II. The Tale of the Little Newspaper Vendor

"Once upon a time, there was a little newspaper vendor who was very, very poor, and only could sell old newspapers because he didn't have enough money to obtain new ones. The people didn't buy his newspapers, because they were all so old, and the people wanted new newspapers. So the little newspaper vendor didn't sell anything, and every day he accumulated more and more old newspapers. So then what the little newspaper vendor did was put up a paper recycling plant and he became a millionaire, bought out all the newspaper enterprises and the news agencies, prohibited the publication of current news, and thus obliged the people to read only the news of the past. In the papers which went out on sale today, for example, one could read that the Zapatistas were about to arrive in Mexico City and that there they would meet with the Villistas. The date can't quite be made out, but it seems to say either '1914' or '1997'. The End."

P.S.- FOR THE CCN OF THE FAC-MLN. That argument of "we are the organization with the most prisoners, the most dead, and most repression against us" was already thrown in our face by the PRD three years ago. It would be better for you to learn to add and, above all, to subtract. Indigenous Mexico has many schools in which to learn to the deadly mathematics of repression and oblivion. There, they teach that the legitimacy of an organization is not obtained with the number of dead, but with honest and consequent practices, those which allow the dead to live.
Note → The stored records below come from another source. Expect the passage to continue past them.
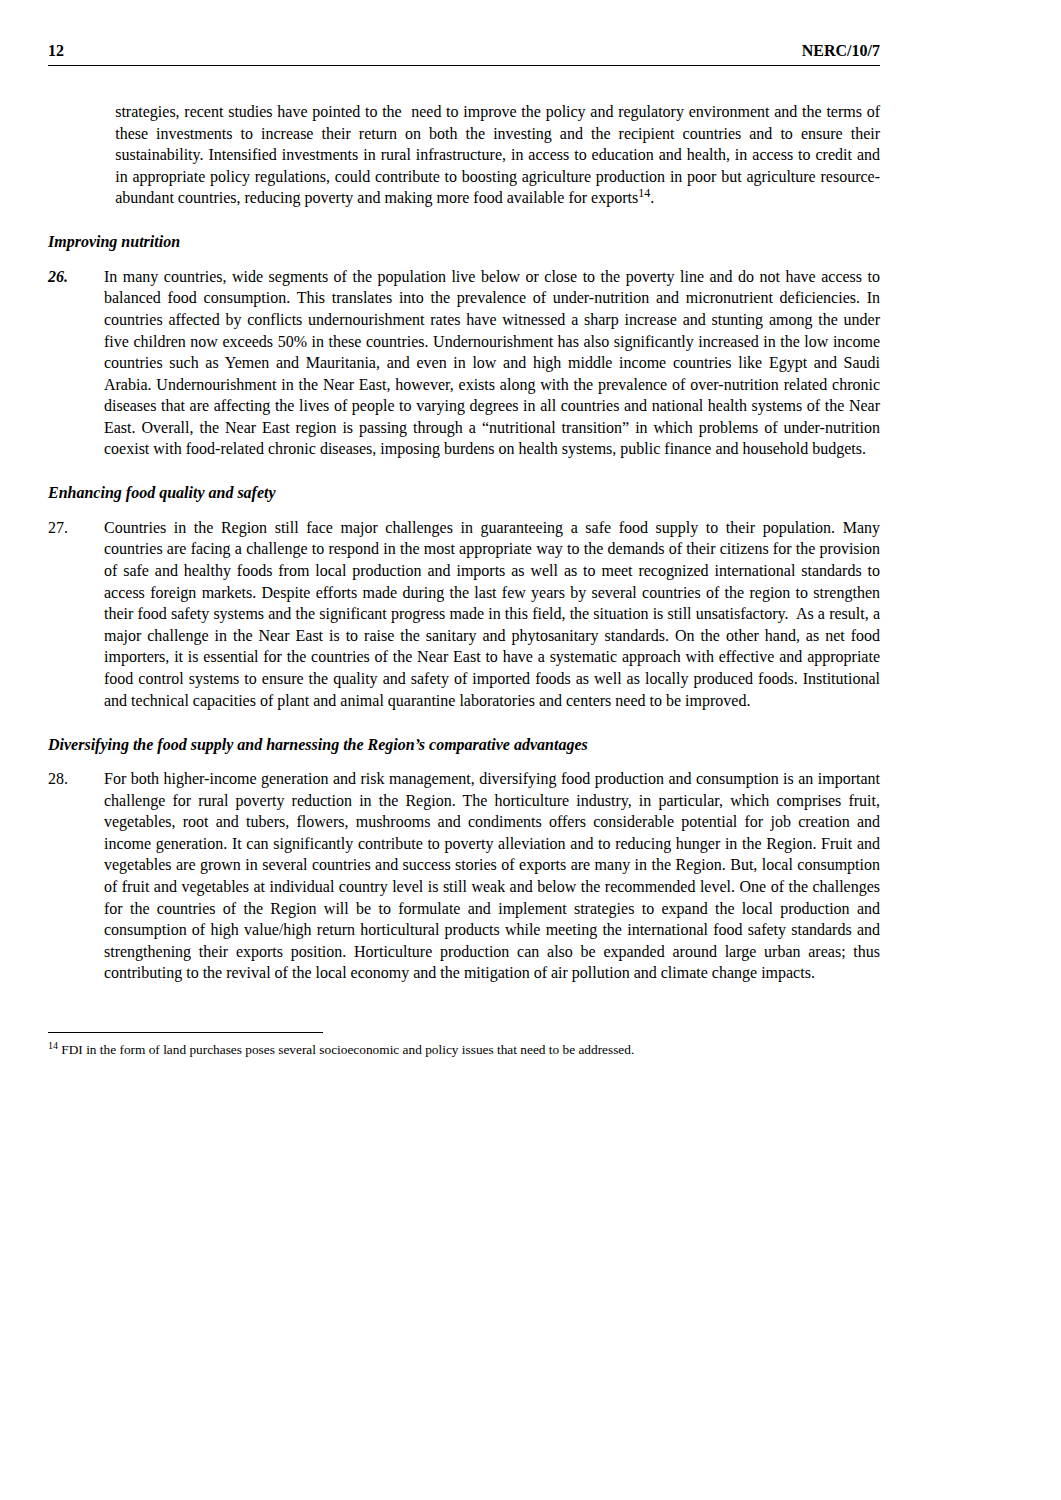12 NERC/10/7
strategies, recent studies have pointed to the need to improve the policy and regulatory environment and the terms of these investments to increase their return on both the investing and the recipient countries and to ensure their sustainability. Intensified investments in rural infrastructure, in access to education and health, in access to credit and in appropriate policy regulations, could contribute to boosting agriculture production in poor but agriculture resource-abundant countries, reducing poverty and making more food available for exports14.
Improving nutrition
26.
In many countries, wide segments of the population live below or close to the poverty line and do not have access to balanced food consumption. This translates into the prevalence of under-nutrition and micronutrient deficiencies. In countries affected by conflicts undernourishment rates have witnessed a sharp increase and stunting among the under five children now exceeds 50% in these countries. Undernourishment has also significantly increased in the low income countries such as Yemen and Mauritania, and even in low and high middle income countries like Egypt and Saudi Arabia. Undernourishment in the Near East, however, exists along with the prevalence of over-nutrition related chronic diseases that are affecting the lives of people to varying degrees in all countries and national health systems of the Near East. Overall, the Near East region is passing through a “nutritional transition” in which problems of under-nutrition coexist with food-related chronic diseases, imposing burdens on health systems, public finance and household budgets.
Enhancing food quality and safety
27.
Countries in the Region still face major challenges in guaranteeing a safe food supply to their population. Many countries are facing a challenge to respond in the most appropriate way to the demands of their citizens for the provision of safe and healthy foods from local production and imports as well as to meet recognized international standards to access foreign markets. Despite efforts made during the last few years by several countries of the region to strengthen their food safety systems and the significant progress made in this field, the situation is still unsatisfactory. As a result, a major challenge in the Near East is to raise the sanitary and phytosanitary standards. On the other hand, as net food importers, it is essential for the countries of the Near East to have a systematic approach with effective and appropriate food control systems to ensure the quality and safety of imported foods as well as locally produced foods. Institutional and technical capacities of plant and animal quarantine laboratories and centers need to be improved.
Diversifying the food supply and harnessing the Region’s comparative advantages
28.
For both higher-income generation and risk management, diversifying food production and consumption is an important challenge for rural poverty reduction in the Region. The horticulture industry, in particular, which comprises fruit, vegetables, root and tubers, flowers, mushrooms and condiments offers considerable potential for job creation and income generation. It can significantly contribute to poverty alleviation and to reducing hunger in the Region. Fruit and vegetables are grown in several countries and success stories of exports are many in the Region. But, local consumption of fruit and vegetables at individual country level is still weak and below the recommended level. One of the challenges for the countries of the Region will be to formulate and implement strategies to expand the local production and consumption of high value/high return horticultural products while meeting the international food safety standards and strengthening their exports position. Horticulture production can also be expanded around large urban areas; thus contributing to the revival of the local economy and the mitigation of air pollution and climate change impacts.
14 FDI in the form of land purchases poses several socioeconomic and policy issues that need to be addressed.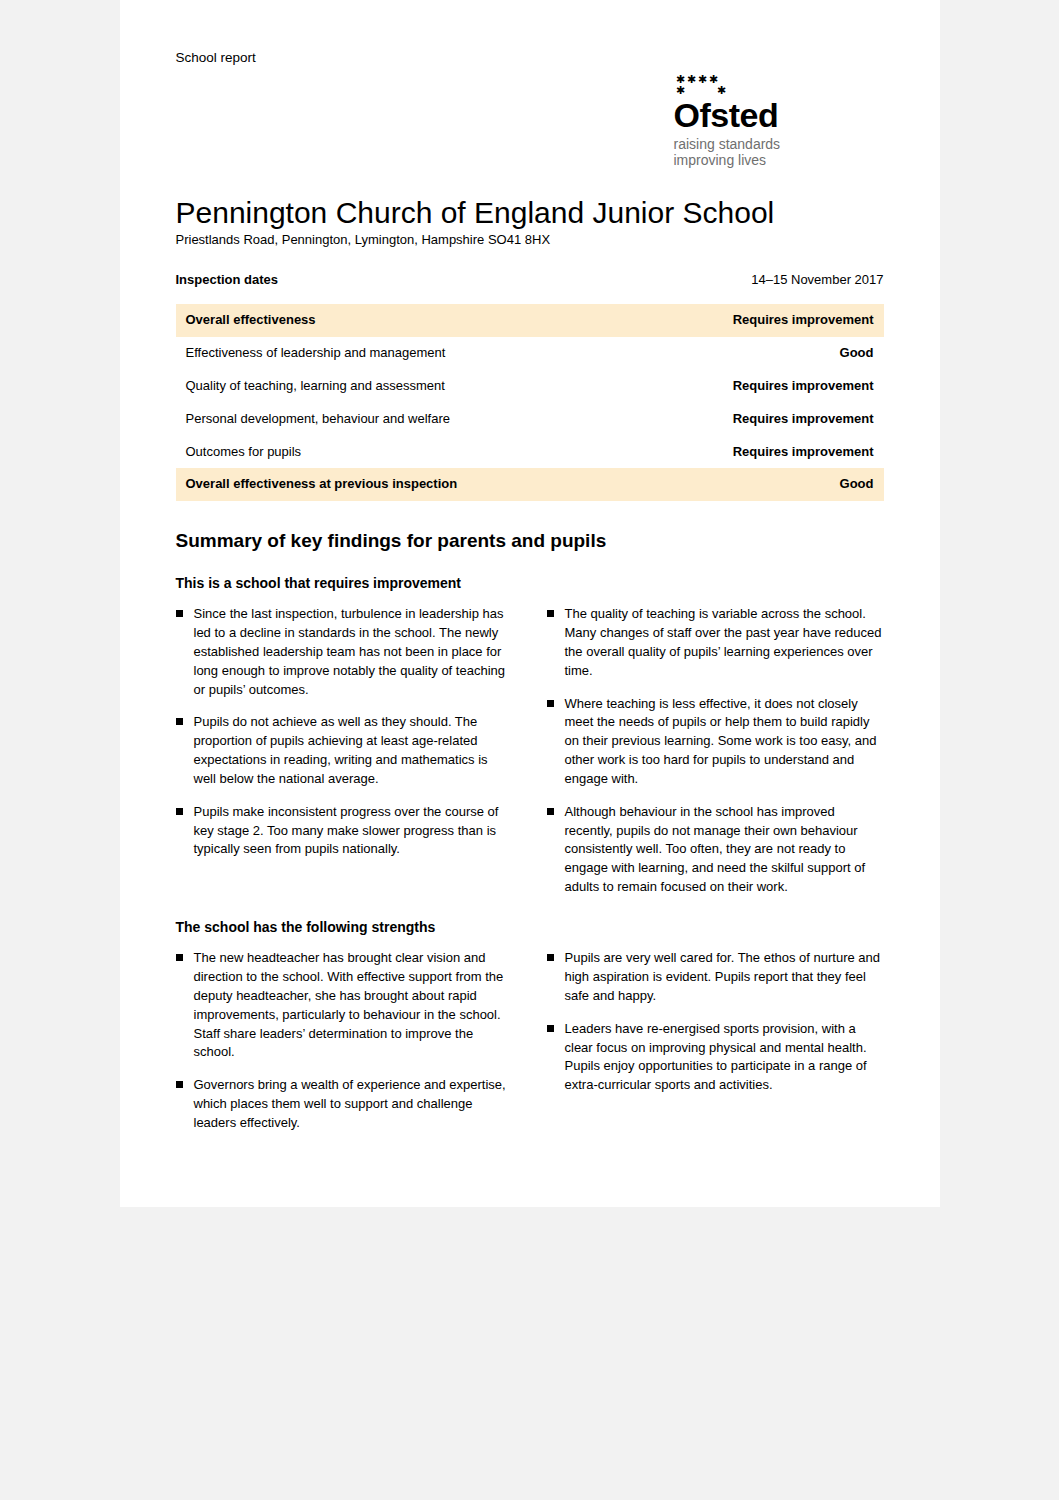School report
✱✱✱✱
✱ ✱
Ofsted
raising standards
improving lives
Pennington Church of England Junior School
Priestlands Road, Pennington, Lymington, Hampshire SO41 8HX
Inspection dates 14–15 November 2017
| Overall effectiveness | Requires improvement |
| Effectiveness of leadership and management | Good |
| Quality of teaching, learning and assessment | Requires improvement |
| Personal development, behaviour and welfare | Requires improvement |
| Outcomes for pupils | Requires improvement |
| Overall effectiveness at previous inspection | Good |
Summary of key findings for parents and pupils
This is a school that requires improvement
Since the last inspection, turbulence in leadership has led to a decline in standards in the school. The newly established leadership team has not been in place for long enough to improve notably the quality of teaching or pupils’ outcomes.
Pupils do not achieve as well as they should. The proportion of pupils achieving at least age-related expectations in reading, writing and mathematics is well below the national average.
Pupils make inconsistent progress over the course of key stage 2. Too many make slower progress than is typically seen from pupils nationally.
The quality of teaching is variable across the school. Many changes of staff over the past year have reduced the overall quality of pupils’ learning experiences over time.
Where teaching is less effective, it does not closely meet the needs of pupils or help them to build rapidly on their previous learning. Some work is too easy, and other work is too hard for pupils to understand and engage with.
Although behaviour in the school has improved recently, pupils do not manage their own behaviour consistently well. Too often, they are not ready to engage with learning, and need the skilful support of adults to remain focused on their work.
The school has the following strengths
The new headteacher has brought clear vision and direction to the school. With effective support from the deputy headteacher, she has brought about rapid improvements, particularly to behaviour in the school. Staff share leaders’ determination to improve the school.
Governors bring a wealth of experience and expertise, which places them well to support and challenge leaders effectively.
Pupils are very well cared for. The ethos of nurture and high aspiration is evident. Pupils report that they feel safe and happy.
Leaders have re-energised sports provision, with a clear focus on improving physical and mental health. Pupils enjoy opportunities to participate in a range of extra-curricular sports and activities.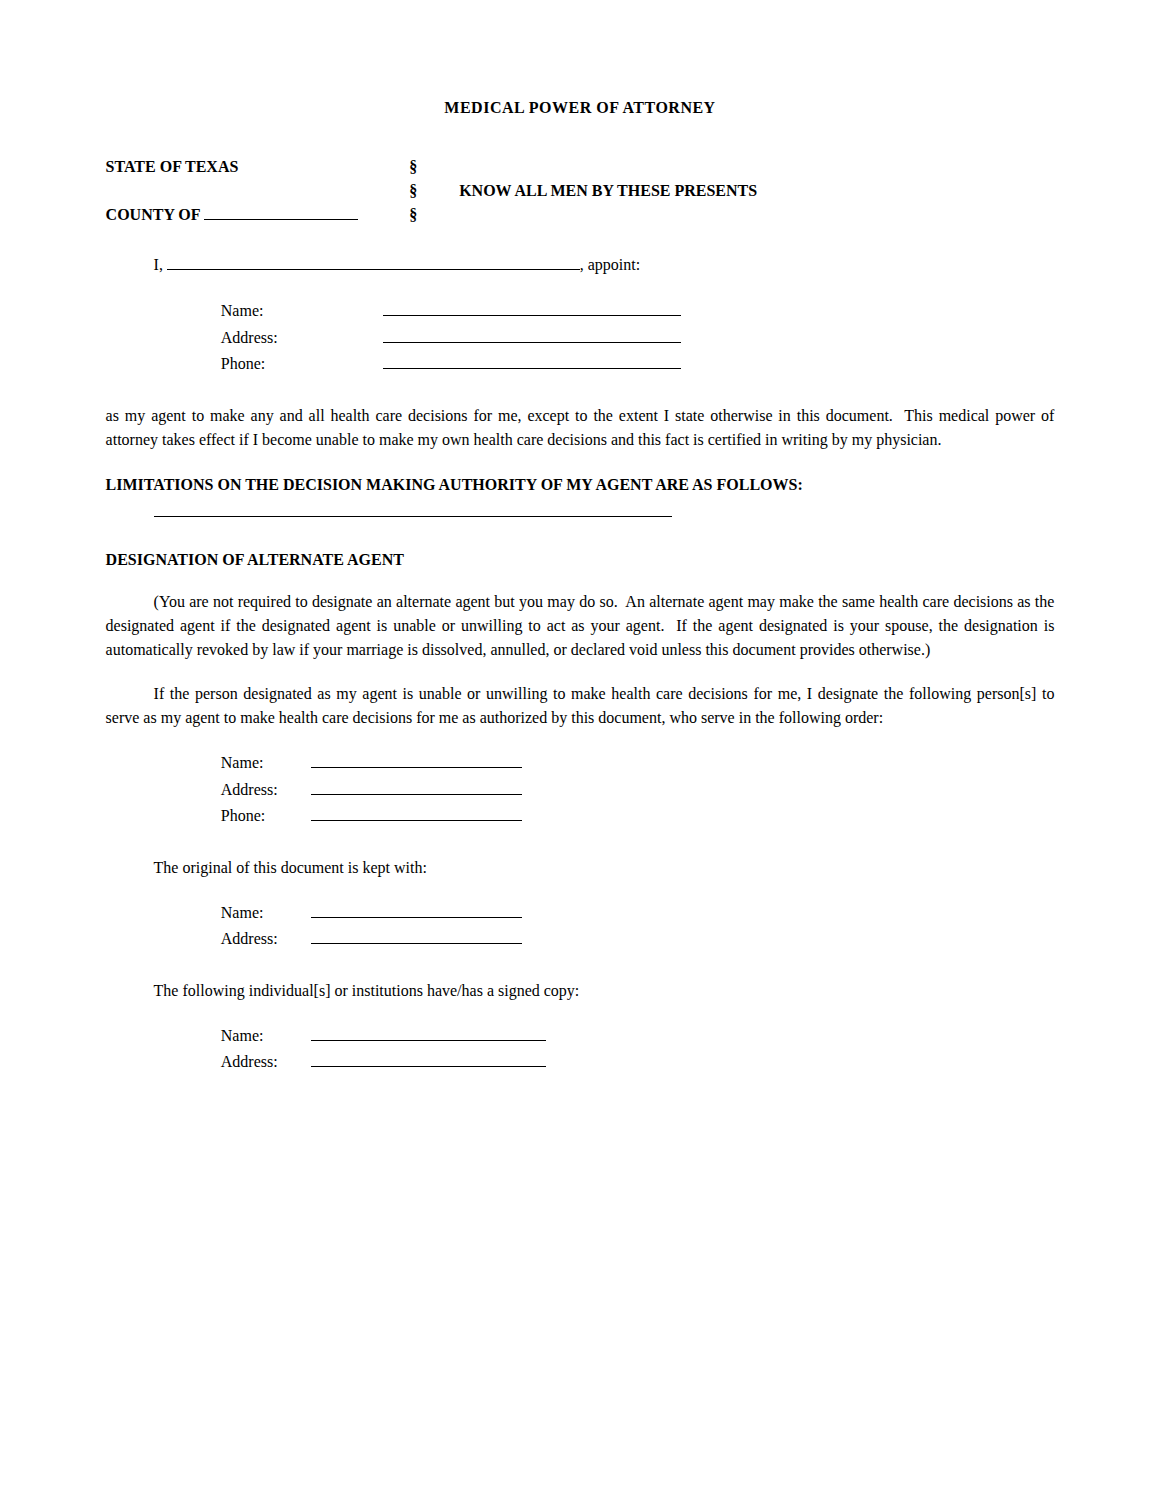MEDICAL POWER OF ATTORNEY
| STATE OF TEXAS | § | |
| | § | KNOW ALL MEN BY THESE PRESENTS |
| COUNTY OF | § | |
I, , appoint:
| Name: | |
| Address: | |
| Phone: | |
as my agent to make any and all health care decisions for me, except to the extent I state otherwise in this document. This medical power of attorney takes effect if I become unable to make my own health care decisions and this fact is certified in writing by my physician.
LIMITATIONS ON THE DECISION MAKING AUTHORITY OF MY AGENT ARE AS FOLLOWS:
DESIGNATION OF ALTERNATE AGENT
(You are not required to designate an alternate agent but you may do so. An alternate agent may make the same health care decisions as the designated agent if the designated agent is unable or unwilling to act as your agent. If the agent designated is your spouse, the designation is automatically revoked by law if your marriage is dissolved, annulled, or declared void unless this document provides otherwise.)
If the person designated as my agent is unable or unwilling to make health care decisions for me, I designate the following person[s] to serve as my agent to make health care decisions for me as authorized by this document, who serve in the following order:
| Name: | |
| Address: | |
| Phone: | |
The original of this document is kept with:
| Name: | |
| Address: | |
The following individual[s] or institutions have/has a signed copy:
| Name: | |
| Address: | |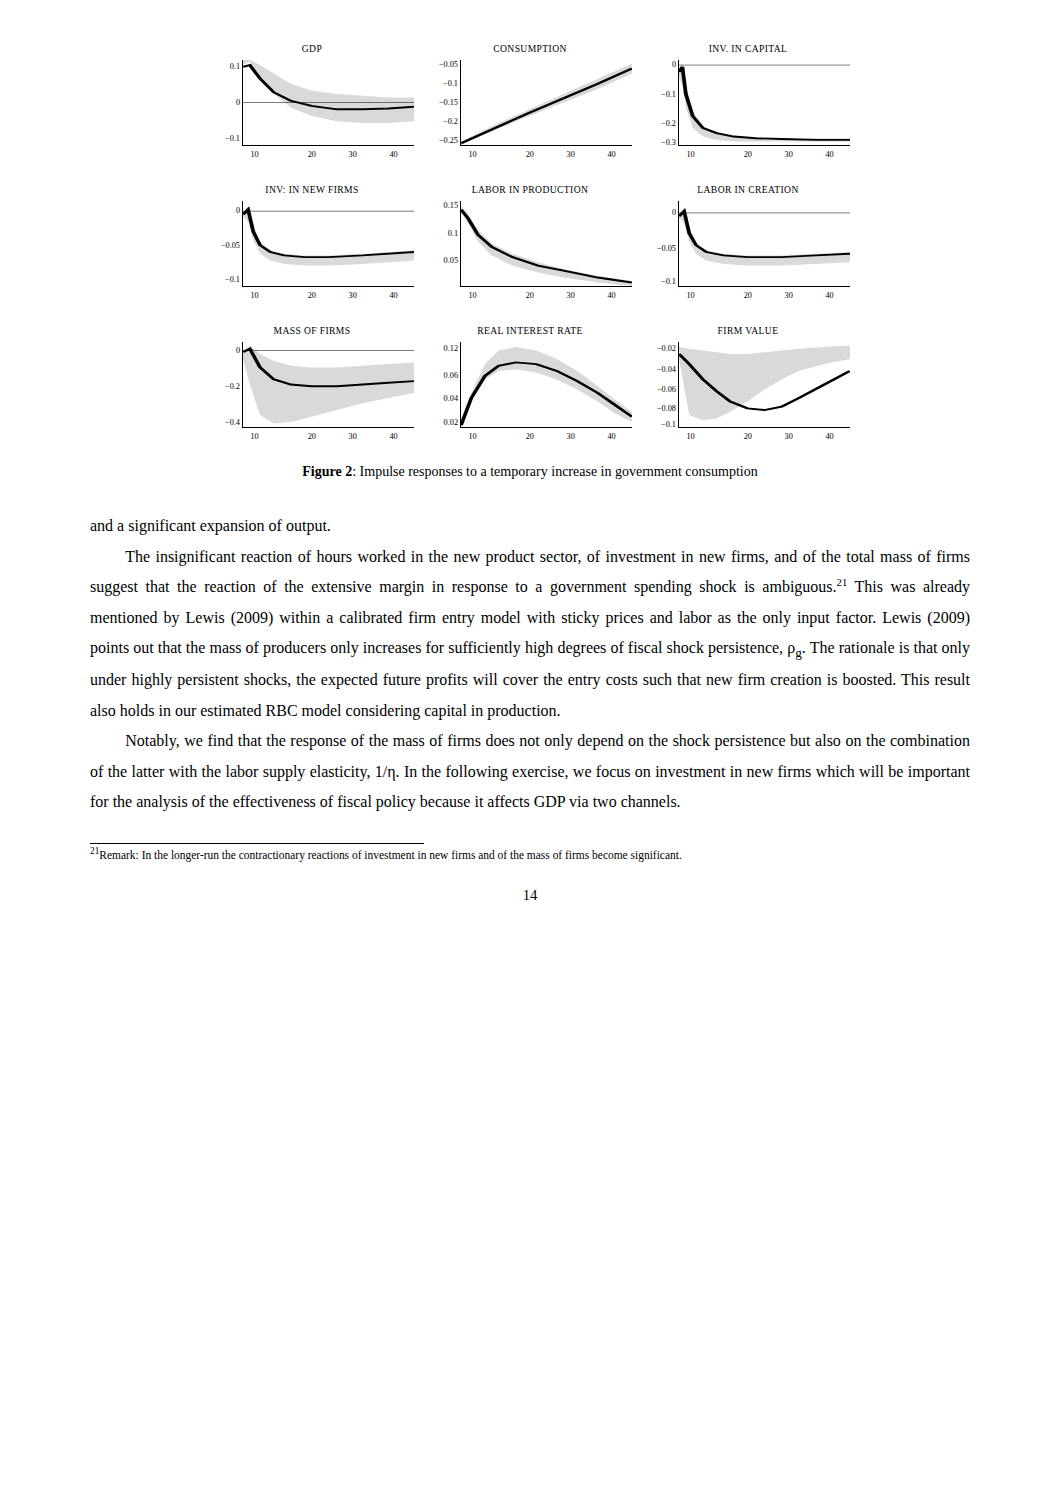GDP
0.1 0 −0.1
10203040
CONSUMPTION
−0.05 −0.1 −0.15 −0.2 −0.25
10203040
INV. IN CAPITAL
0 −0.1 −0.2 −0.3
10203040
INV: IN NEW FIRMS
0 −0.05 −0.1
10203040
LABOR IN PRODUCTION
0.15 0.1 0.05
10203040
LABOR IN CREATION
0 −0.05 −0.1
10203040
MASS OF FIRMS
0 −0.2 −0.4
10203040
REAL INTEREST RATE
0.12 0.06 0.04 0.02
10203040
FIRM VALUE
−0.02 −0.04 −0.06 −0.08 −0.1
10203040
Figure 2: Impulse responses to a temporary increase in government consumption
and a significant expansion of output.
The insignificant reaction of hours worked in the new product sector, of investment in new firms, and of the total mass of firms suggest that the reaction of the extensive margin in response to a government spending shock is ambiguous.21 This was already mentioned by Lewis (2009) within a calibrated firm entry model with sticky prices and labor as the only input factor. Lewis (2009) points out that the mass of producers only increases for sufficiently high degrees of fiscal shock persistence, ρg. The rationale is that only under highly persistent shocks, the expected future profits will cover the entry costs such that new firm creation is boosted. This result also holds in our estimated RBC model considering capital in production.
Notably, we find that the response of the mass of firms does not only depend on the shock persistence but also on the combination of the latter with the labor supply elasticity, 1/η. In the following exercise, we focus on investment in new firms which will be important for the analysis of the effectiveness of fiscal policy because it affects GDP via two channels.
21Remark: In the longer-run the contractionary reactions of investment in new firms and of the mass of firms become significant.
14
While you learn the arithmetic, add into the total that which some of your leaders receive from Ruiz Ferro, the trips to the United States and Europe which, dressed as "Zapatistas", two of the signers (one of whom didn't even put their name correctly) of the letter of "clarification" enjoyed during all this time, and add all of the support which they have spared to the rebel indigenous peoples, with the argument of the "reformism of the FZLN". If after totalling it all up, you still believe that it is not "clear opportunism", then you can use the term "political realism", which, yes, is the same thing, but doesn't sound quite as bad.

Anyway, you are now going to find real Zapatistas even in the soup. Your monopoly on the radical left is over. What's coming is coming, and then what follows will follow. As someone said whose name I can't remember, "let the bases decide".

The little letter of follow-up reinforcement by the Dynamic Duo of Miron and Botey is useless, and we are not losing any sleep over it. We are not worried by their threats, their "annoyance", and their governmental calls to "prudence".

In any case, we are going to Mexico City, now not only without the "support" of the leadership of the FAC-MLN. Now we are going in spite of it and, of course, in spite of the government. The end.

The Sup reading, in the late-edition newspapers, the letter that Villa writes to Zapata on January 8th, 1916.